Denn hier wohnen auch Wolf und Luchs, Wildschwein und Alpaka, Lockengans und Farbmaus, 450 Säuger, 200 Vögel. „Das kleinste Schaf der Welt“, „Das kleinste Rind Europas“, „Das Schwein im Schafspelz“, „Das Huhn des kleinen Mannes“, um mal Überschriften von Infotafeln zu zitieren. Darunter dann ein schönes Beispiel für die schwerelose Unterrichtung von Kindern: „Wachsen deine Zähne ständig nach? Dann bist du auch ein Nagetier.“

Gehege gibt es viele im Ruhrgebiet, in Mülheim, Witten, Bochum, Castrop-Rauxel, Herne, Wanne-Eickel, ohne Anspruch auf Vollständigkeit; doch das im Kaisergarten erhebt einen zoologischen Anspruch und ist das größte seiner Art, das keinen Eintritt nimmt. Ein Wunder!

„Das ist so gesetzt hier, dass sich keine Partei daran traut“, sagt Anette Perrey: „Wir haben Besucher in der x-ten Generation.“ Die Oberhausener lieben es, aber auch auswärtige Kronzeugen sind im Umdrehen gefunden: Da kommt Renate Boeing mit ihren Zwillingsenkeln Elias und Philip (2/2) des Weges. „Früher war ich schon oft mit meinen vier Kindern hier“, sagt die Frau aus Wesel.
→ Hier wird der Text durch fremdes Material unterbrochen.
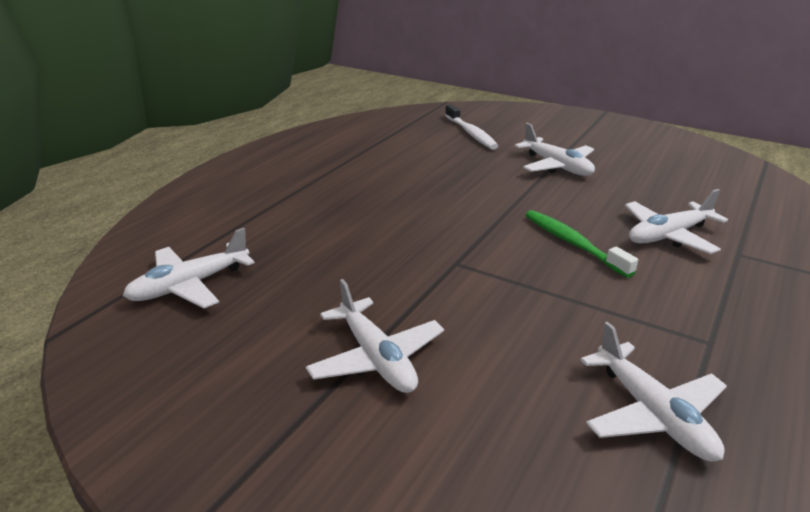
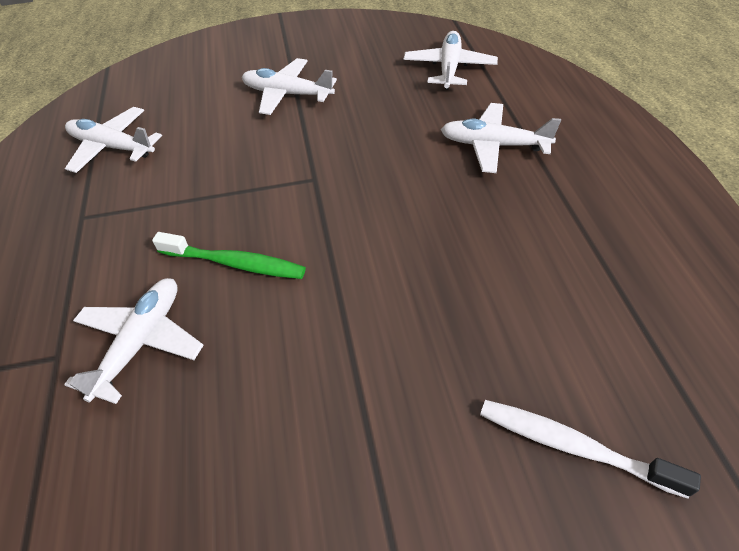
camera: 140 degrees right, 20 degrees up
(557, 166) = (358, 426): white plane -> white plane (493, 145)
Auf unspektakuläre Weise ist das schön: der alte Seitenarm der Emscher, die Gehege unter Eichen, Buchen und Erlen. Verglichen mit einem Zoo, natürlich klein. Klein, aber Hain!

Freilich müssen auch Gehege immer neue Höhepunkte schaffen, um ihre öffentlich-rechtliche Existenz zu rechtfertigen. „Drei Schafe und zwei Ponys, da kommen die Leute nicht“, sagt Anette Perrey. Zuletzt ist sie in der Politik nicht durchgedrungen mit ihrer Idee, Berberaffen anzuschaffen. Nun soll es ein Nachthaus für Nager geben und eine Anlage für Ziesel – sie ähneln Erdmännchen, aber Erdmännchen hat gerade jeder.

Der Tag schreitet voran. Meistgehörter Ausruf Kinder: „Sind die süß!“ Meistgehörter Ausruf Eltern: „Wir müssen los!“ Am Ausgang steht: „Bis zum nächsten Mal!“ Lange dauern wird’s vermutlich nicht.